▶ Task description: Copy every line from the records below that holds the word "SilkS".

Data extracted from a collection
--*--

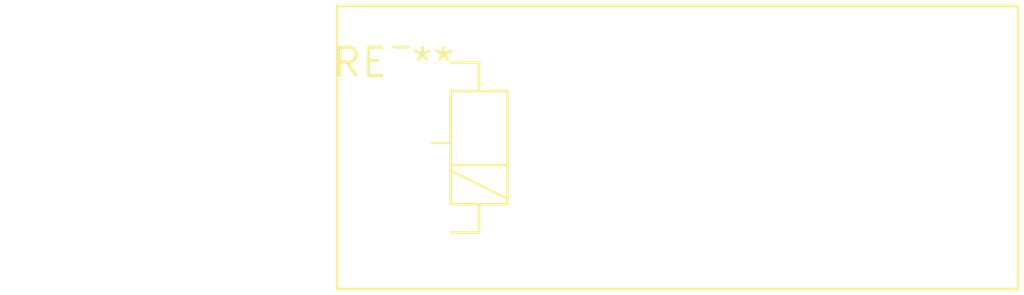
<source format=kicad_pcb>
(kicad_pcb (version 20240108) (generator pcbnew)

  (general
    (thickness 1.6)
  )

  (paper "A4")
  (layers
    (0 "F.Cu" signal)
    (31 "B.Cu" signal)
    (32 "B.Adhes" user "B.Adhesive")
    (33 "F.Adhes" user "F.Adhesive")
    (34 "B.Paste" user)
    (35 "F.Paste" user)
    (36 "B.SilkS" user "B.Silkscreen")
    (37 "F.SilkS" user "F.Silkscreen")
    (38 "B.Mask" user)
    (39 "F.Mask" user)
    (40 "Dwgs.User" user "User.Drawings")
    (41 "Cmts.User" user "User.Comments")
    (42 "Eco1.User" user "User.Eco1")
    (43 "Eco2.User" user "User.Eco2")
    (44 "Edge.Cuts" user)
    (45 "Margin" user)
    (46 "B.CrtYd" user "B.Courtyard")
    (47 "F.CrtYd" user "F.Courtyard")
    (48 "B.Fab" user)
    (49 "F.Fab" user)
    (50 "User.1" user)
    (51 "User.2" user)
    (52 "User.3" user)
    (53 "User.4" user)
    (54 "User.5" user)
    (55 "User.6" user)
    (56 "User.7" user)
    (57 "User.8" user)
    (58 "User.9" user)
  )

  (setup
    (pad_to_mask_clearance 0)
    (pcbplotparams
      (layerselection 0x00010fc_ffffffff)
      (plot_on_all_layers_selection 0x0000000_00000000)
      (disableapertmacros false)
      (usegerberextensions false)
      (usegerberattributes false)
      (usegerberadvancedattributes false)
      (creategerberjobfile false)
      (dashed_line_dash_ratio 12.000000)
      (dashed_line_gap_ratio 3.000000)
      (svgprecision 4)
      (plotframeref false)
      (viasonmask false)
      (mode 1)
      (useauxorigin false)
      (hpglpennumber 1)
      (hpglpenspeed 20)
      (hpglpendiameter 15.000000)
      (dxfpolygonmode false)
      (dxfimperialunits false)
      (dxfusepcbnewfont false)
      (psnegative false)
      (psa4output false)
      (plotreference false)
      (plotvalue false)
      (plotinvisibletext false)
      (sketchpadsonfab false)
      (subtractmaskfromsilk false)
      (outputformat 1)
      (mirror false)
      (drillshape 1)
      (scaleselection 1)
      (outputdirectory "")
    )
  )

  (net 0 "")

  (footprint "Relay_SPST_Schrack-RP3SL_RM5mm" (layer "F.Cu") (at 0 0))

)

</source>
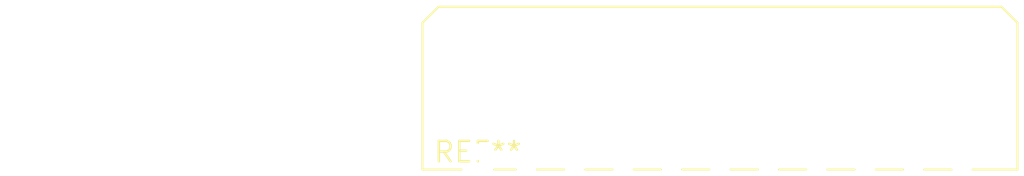
<source format=kicad_pcb>
(kicad_pcb (version 20240108) (generator pcbnew)

  (general
    (thickness 1.6)
  )

  (paper "A4")
  (layers
    (0 "F.Cu" signal)
    (31 "B.Cu" signal)
    (32 "B.Adhes" user "B.Adhesive")
    (33 "F.Adhes" user "F.Adhesive")
    (34 "B.Paste" user)
    (35 "F.Paste" user)
    (36 "B.SilkS" user "B.Silkscreen")
    (37 "F.SilkS" user "F.Silkscreen")
    (38 "B.Mask" user)
    (39 "F.Mask" user)
    (40 "Dwgs.User" user "User.Drawings")
    (41 "Cmts.User" user "User.Comments")
    (42 "Eco1.User" user "User.Eco1")
    (43 "Eco2.User" user "User.Eco2")
    (44 "Edge.Cuts" user)
    (45 "Margin" user)
    (46 "B.CrtYd" user "B.Courtyard")
    (47 "F.CrtYd" user "F.Courtyard")
    (48 "B.Fab" user)
    (49 "F.Fab" user)
    (50 "User.1" user)
    (51 "User.2" user)
    (52 "User.3" user)
    (53 "User.4" user)
    (54 "User.5" user)
    (55 "User.6" user)
    (56 "User.7" user)
    (57 "User.8" user)
    (58 "User.9" user)
  )

  (setup
    (pad_to_mask_clearance 0)
    (pcbplotparams
      (layerselection 0x00010fc_ffffffff)
      (plot_on_all_layers_selection 0x0000000_00000000)
      (disableapertmacros false)
      (usegerberextensions false)
      (usegerberattributes false)
      (usegerberadvancedattributes false)
      (creategerberjobfile false)
      (dashed_line_dash_ratio 12.000000)
      (dashed_line_gap_ratio 3.000000)
      (svgprecision 4)
      (plotframeref false)
      (viasonmask false)
      (mode 1)
      (useauxorigin false)
      (hpglpennumber 1)
      (hpglpenspeed 20)
      (hpglpendiameter 15.000000)
      (dxfpolygonmode false)
      (dxfimperialunits false)
      (dxfusepcbnewfont false)
      (psnegative false)
      (psa4output false)
      (plotreference false)
      (plotvalue false)
      (plotinvisibletext false)
      (sketchpadsonfab false)
      (subtractmaskfromsilk false)
      (outputformat 1)
      (mirror false)
      (drillshape 1)
      (scaleselection 1)
      (outputdirectory "")
    )
  )

  (net 0 "")

  (footprint "Molex_Micro-Fit_3.0_43650-1100_1x11_P3.00mm_Horizontal" (layer "F.Cu") (at 0 0))

)

</source>
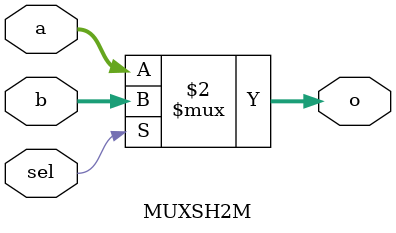
<source format=v>
`timescale 1ns / 1ps
module MUXSH2M(
	input [63:0]a,
	input [63:0]b,
	input sel,
	output [63:0]o
    );

assign o=(sel==0)?a:b;

endmodule

</source>
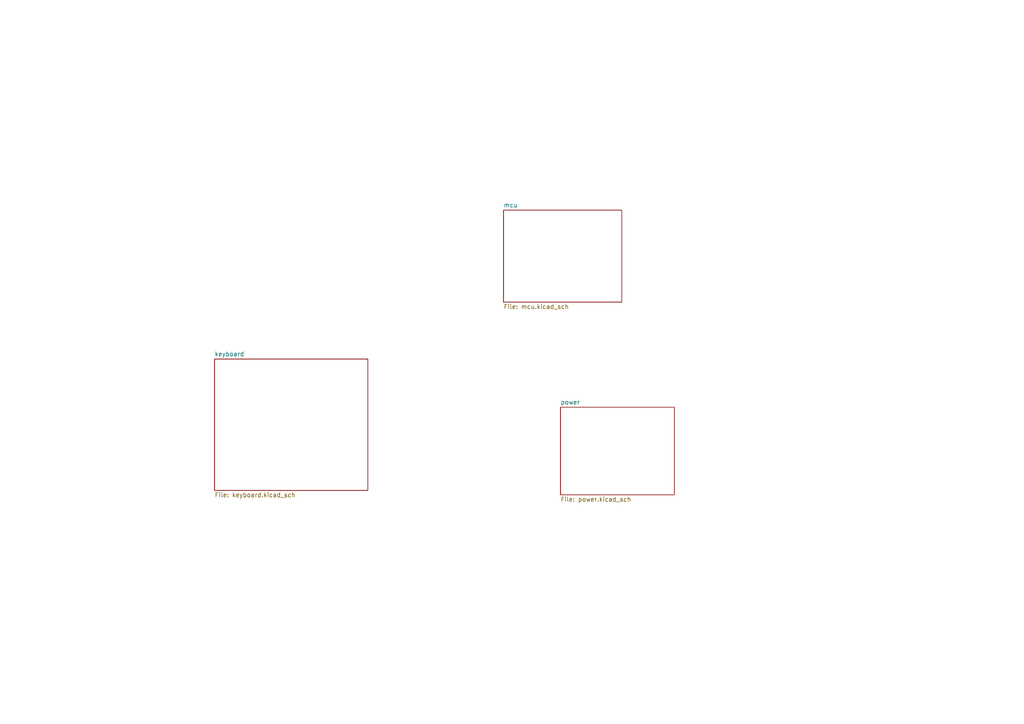
<source format=kicad_sch>
(kicad_sch
	(version 20231120)
	(generator "eeschema")
	(generator_version "8.0")
	(uuid "dc4a3d77-b0f8-4e90-a4be-3e93c7025348")
	(paper "A4")
	(lib_symbols)
	(sheet
		(at 62.23 104.14)
		(size 44.45 38.1)
		(fields_autoplaced yes)
		(stroke
			(width 0.1524)
			(type solid)
		)
		(fill
			(color 0 0 0 0.0000)
		)
		(uuid "c21a255b-57d7-42f2-a297-078efe3a9c86")
		(property "Sheetname" "keyboard"
			(at 62.23 103.4284 0)
			(effects
				(font
					(size 1.27 1.27)
				)
				(justify left bottom)
			)
		)
		(property "Sheetfile" "keyboard.kicad_sch"
			(at 62.23 142.8246 0)
			(effects
				(font
					(size 1.27 1.27)
				)
				(justify left top)
			)
		)
		(instances
			(project "badge"
				(path "/dc4a3d77-b0f8-4e90-a4be-3e93c7025348"
					(page "3")
				)
			)
		)
	)
	(sheet
		(at 146.05 60.96)
		(size 34.29 26.67)
		(fields_autoplaced yes)
		(stroke
			(width 0.1524)
			(type solid)
		)
		(fill
			(color 0 0 0 0.0000)
		)
		(uuid "d3fb9833-a00e-444d-9e5a-c108fd26b22a")
		(property "Sheetname" "mcu"
			(at 146.05 60.2484 0)
			(effects
				(font
					(size 1.27 1.27)
				)
				(justify left bottom)
			)
		)
		(property "Sheetfile" "mcu.kicad_sch"
			(at 146.05 88.2146 0)
			(effects
				(font
					(size 1.27 1.27)
				)
				(justify left top)
			)
		)
		(instances
			(project "badge"
				(path "/dc4a3d77-b0f8-4e90-a4be-3e93c7025348"
					(page "2")
				)
			)
		)
	)
	(sheet
		(at 162.56 118.11)
		(size 33.02 25.4)
		(fields_autoplaced yes)
		(stroke
			(width 0.1524)
			(type solid)
		)
		(fill
			(color 0 0 0 0.0000)
		)
		(uuid "fa1edb42-107e-4301-94d6-2222638475c5")
		(property "Sheetname" "power"
			(at 162.56 117.3984 0)
			(effects
				(font
					(size 1.27 1.27)
				)
				(justify left bottom)
			)
		)
		(property "Sheetfile" "power.kicad_sch"
			(at 162.56 144.0946 0)
			(effects
				(font
					(size 1.27 1.27)
				)
				(justify left top)
			)
		)
		(instances
			(project "badge"
				(path "/dc4a3d77-b0f8-4e90-a4be-3e93c7025348"
					(page "4")
				)
			)
		)
	)
	(sheet_instances
		(path "/"
			(page "1")
		)
	)
)
</source>
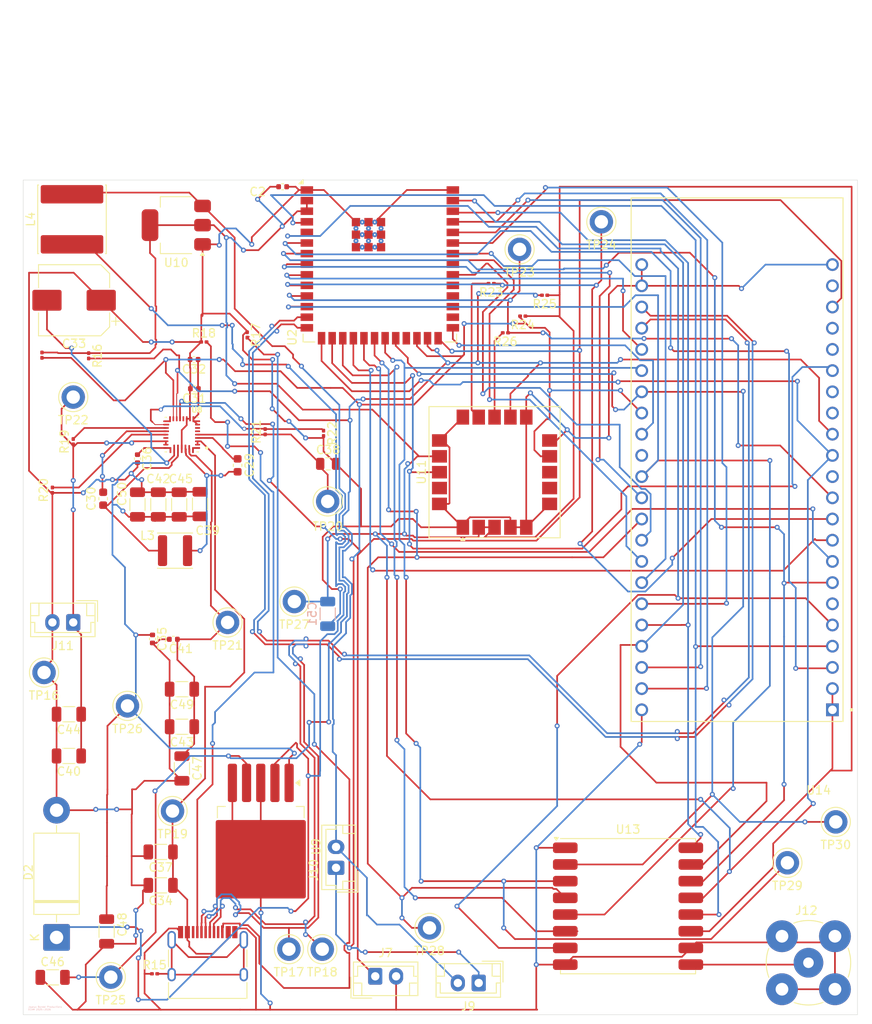
<source format=kicad_pcb>
(kicad_pcb
	(version 20241229)
	(generator "pcbnew")
	(generator_version "9.0")
	(general
		(thickness 1.6)
		(legacy_teardrops no)
	)
	(paper "A4")
	(layers
		(0 "F.Cu" signal)
		(2 "B.Cu" signal)
		(9 "F.Adhes" user "F.Adhesive")
		(11 "B.Adhes" user "B.Adhesive")
		(13 "F.Paste" user)
		(15 "B.Paste" user)
		(5 "F.SilkS" user "F.Silkscreen")
		(7 "B.SilkS" user "B.Silkscreen")
		(1 "F.Mask" user)
		(3 "B.Mask" user)
		(17 "Dwgs.User" user "User.Drawings")
		(19 "Cmts.User" user "User.Comments")
		(21 "Eco1.User" user "User.Eco1")
		(23 "Eco2.User" user "User.Eco2")
		(25 "Edge.Cuts" user)
		(27 "Margin" user)
		(31 "F.CrtYd" user "F.Courtyard")
		(29 "B.CrtYd" user "B.Courtyard")
		(35 "F.Fab" user)
		(33 "B.Fab" user)
		(39 "User.1" user)
		(41 "User.2" user)
		(43 "User.3" user)
		(45 "User.4" user)
	)
	(setup
		(pad_to_mask_clearance 0)
		(allow_soldermask_bridges_in_footprints no)
		(tenting front back)
		(pcbplotparams
			(layerselection 0x00000000_00000000_55555555_5755f5ff)
			(plot_on_all_layers_selection 0x00000000_00000000_00000000_00000000)
			(disableapertmacros no)
			(usegerberextensions no)
			(usegerberattributes yes)
			(usegerberadvancedattributes yes)
			(creategerberjobfile yes)
			(dashed_line_dash_ratio 12.000000)
			(dashed_line_gap_ratio 3.000000)
			(svgprecision 4)
			(plotframeref no)
			(mode 1)
			(useauxorigin no)
			(hpglpennumber 1)
			(hpglpenspeed 20)
			(hpglpendiameter 15.000000)
			(pdf_front_fp_property_popups yes)
			(pdf_back_fp_property_popups yes)
			(pdf_metadata yes)
			(pdf_single_document no)
			(dxfpolygonmode yes)
			(dxfimperialunits yes)
			(dxfusepcbnewfont yes)
			(psnegative no)
			(psa4output no)
			(plot_black_and_white yes)
			(sketchpadsonfab no)
			(plotpadnumbers no)
			(hidednponfab no)
			(sketchdnponfab yes)
			(crossoutdnponfab yes)
			(subtractmaskfromsilk no)
			(outputformat 1)
			(mirror no)
			(drillshape 0)
			(scaleselection 1)
			(outputdirectory "Fab_Outputs/")
		)
	)
	(net 0 "")
	(net 1 "Net-(U8-BTST1)")
	(net 2 "Net-(U8-SW1)")
	(net 3 "Net-(U8-SW2)")
	(net 4 "Net-(U8-BTST2)")
	(net 5 "VBUS")
	(net 6 "GND")
	(net 7 "SYS")
	(net 8 "Net-(U8-SDRV)")
	(net 9 "/REGN")
	(net 10 "Net-(J11-Pin_1)")
	(net 11 "Net-(U8-PMID)")
	(net 12 "Net-(U10-VI)")
	(net 13 "+3V3")
	(net 14 "Net-(D2-K)")
	(net 15 "/Not_CE")
	(net 16 "Net-(J8-CC1)")
	(net 17 "unconnected-(J8-SBU2-PadB8)")
	(net 18 "Net-(J8-CC2)")
	(net 19 "data+")
	(net 20 "data-")
	(net 21 "unconnected-(J8-SBU1-PadA8)")
	(net 22 "/SCL")
	(net 23 "/SDA")
	(net 24 "Net-(J8-SHIELD)")
	(net 25 "Net-(J12-In)")
	(net 26 "Net-(U8-BATP)")
	(net 27 "Net-(U8-PROG)")
	(net 28 "Net-(U8-ILIM_HIZ)")
	(net 29 "Net-(U11-RXD)")
	(net 30 "/U1TXD")
	(net 31 "/U1RXD")
	(net 32 "Net-(U11-TXD)")
	(net 33 "/SPICLK")
	(net 34 "/SPIQ")
	(net 35 "/SPID")
	(net 36 "unconnected-(U8-D+-Pad6)")
	(net 37 "unconnected-(U8-TS-Pad16)")
	(net 38 "unconnected-(U8-STAT-Pad1)")
	(net 39 "unconnected-(U8-~{QON}-Pad12)")
	(net 40 "unconnected-(U8-D--Pad7)")
	(net 41 "unconnected-(U8-~{INT}-Pad21)")
	(net 42 "/GPSRESET")
	(net 43 "unconnected-(U11-~{SAFEBOOT}-Pad8)")
	(net 44 "unconnected-(U11-EXTINT-Pad19)")
	(net 45 "unconnected-(U11-TIMEPULSE-Pad7)")
	(net 46 "/MTDI")
	(net 47 "/CHIP_PU")
	(net 48 "/MTMS")
	(net 49 "/U0TXD")
	(net 50 "/GPIO4")
	(net 51 "/SPICS1")
	(net 52 "/SPIHD")
	(net 53 "/MTCK")
	(net 54 "/NSS")
	(net 55 "/SPIWP")
	(net 56 "/MTD0")
	(net 57 "/SPICLK_N")
	(net 58 "/SPICS0")
	(net 59 "/LORARESET")
	(net 60 "/GPIO3")
	(net 61 "/SPICLK_P")
	(net 62 "/U0RXD")
	(net 63 "/RESET")
	(net 64 "unconnected-(U14-5V0-PadJ1_21)")
	(net 65 "/GPIO7")
	(net 66 "unconnected-(U14-GPIO9-PadJ1_15)")
	(net 67 "unconnected-(U14-GPIO8-PadJ1_12)")
	(net 68 "/GPIO1")
	(net 69 "unconnected-(U14-GPIO6-PadJ1_6)")
	(net 70 "unconnected-(U14-GPIO10-PadJ1_16)")
	(net 71 "unconnected-(U2-NC-Pad29)")
	(net 72 "/GPIO5")
	(net 73 "unconnected-(U2-NC-Pad28)")
	(net 74 "/GPIO2")
	(net 75 "/GPIO0")
	(net 76 "unconnected-(U2-NC-Pad30)")
	(net 77 "/ESP32RESET")
	(net 78 "unconnected-(U14-GPIO12-PadJ1_18)")
	(footprint "Connector_JST:JST_EH_B2B-EH-A_1x02_P2.50mm_Vertical" (layer "F.Cu") (at 137 142))
	(footprint "Battery_Management:IC_BQ25798RQMR" (layer "F.Cu") (at 113.8 77.1 180))
	(footprint "Diode_THT:D_DO-201AD_P15.24mm_Horizontal" (layer "F.Cu") (at 98.8 137.34 90))
	(footprint "Resistor_SMD:R_0201_0603Metric" (layer "F.Cu") (at 154.68 62.9 180))
	(footprint "TestPoint:TestPoint_Keystone_5005-5009_Compact" (layer "F.Cu") (at 131.3 85.1 180))
	(footprint "TestPoint:TestPoint_Keystone_5005-5009_Compact" (layer "F.Cu") (at 107.3 109.6 180))
	(footprint "Capacitor_SMD:C_0402_1005Metric" (layer "F.Cu") (at 108.5 79.98 -90))
	(footprint "TestPoint:TestPoint_Keystone_5005-5009_Compact" (layer "F.Cu") (at 97.3 105.6 180))
	(footprint "Capacitor_SMD:C_0402_1005Metric" (layer "F.Cu") (at 125.9 47.4))
	(footprint "Capacitor_SMD:CP_Elec_8x10" (layer "F.Cu") (at 100.9 61 180))
	(footprint "Capacitor_SMD:C_0402_1005Metric" (layer "F.Cu") (at 110.3 101.58 -90))
	(footprint "Capacitor_SMD:C_1206_3216Metric" (layer "F.Cu") (at 111.275 131.1 180))
	(footprint "Capacitor_SMD:C_0603_1608Metric" (layer "F.Cu") (at 120.5 80.775 -90))
	(footprint "TestPoint:TestPoint_Keystone_5005-5009_Compact" (layer "F.Cu") (at 143.5 136.2 180))
	(footprint "TestPoint:TestPoint_Keystone_5005-5009_Compact" (layer "F.Cu") (at 154.3 54.9 180))
	(footprint "Connector_JST:JST_EH_B2B-EH-A_1x02_P2.50mm_Vertical" (layer "F.Cu") (at 100.8 99.6 180))
	(footprint "TestPoint:TestPoint_Keystone_5005-5009_Compact" (layer "F.Cu") (at 100.8 72.6 180))
	(footprint "Capacitor_SMD:C_1206_3216Metric" (layer "F.Cu") (at 113.5 85.475 90))
	(footprint "Capacitor_SMD:C_1206_3216Metric" (layer "F.Cu") (at 108.5 85.475 90))
	(footprint "Resistor_SMD:R_0201_0603Metric" (layer "F.Cu") (at 98.3 83.755 90))
	(footprint "Capacitor_SMD:C_1206_3216Metric"
		(layer "F.Cu")
		(uuid "4acf8909-a7ed-421c-ae2e-9ab044a2e31c")
		(at 100.275 110.6 180)
		(descr "Capacitor SMD 1206 (3216 Metric), square (rectangular) end terminal, IPC-7351 nominal, (Body size source: IPC-SM-782 page 76, https://www.pcb-3d.com/wordpress/wp-content/uploads/ipc-sm-782a_amendment_1_and_2.pdf), generated with kicad-footprint-generator")
		(tags "capacitor")
		(property "Reference" "C44"
			(at 0 -1.85 0)
			(layer "F.SilkS")
			(uuid "c81c83d7-52f1-4b32-a869-c1e201a956c5")
			(effects
				(font
					(size 1 1)
					(thickness 0.15)
				)
			)
		)
		(property "Value" "10µ"
			(at 0 1.85 0)
			(layer "F.Fab")
			(uuid "595ed4f1-c1e9-4f27-94e1-a8457a8c849c")
			(effects
				(font
					(size 1 1)
					(thickness 0.15)
				)
			)
		)
		(property "Datasheet" "~"
			(at 0 0 0)
			(layer "F.Fab")
			(hide yes)
			(uuid "f607b
... [522007 chars truncated]
</source>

--*--

▶ Output of the exercise:
    (36 "B.SilkS" user "B.Silkscreen")
    (37 "F.SilkS" user "F.Silkscreen")
    (36 "B.SilkS" user "B.Silkscreen")
    (37 "F.SilkS" user "F.Silkscreen")
		(5 "F.SilkS" user "F.Silkscreen")
		(7 "B.SilkS" user "B.Silkscreen")
			(layer "F.SilkS")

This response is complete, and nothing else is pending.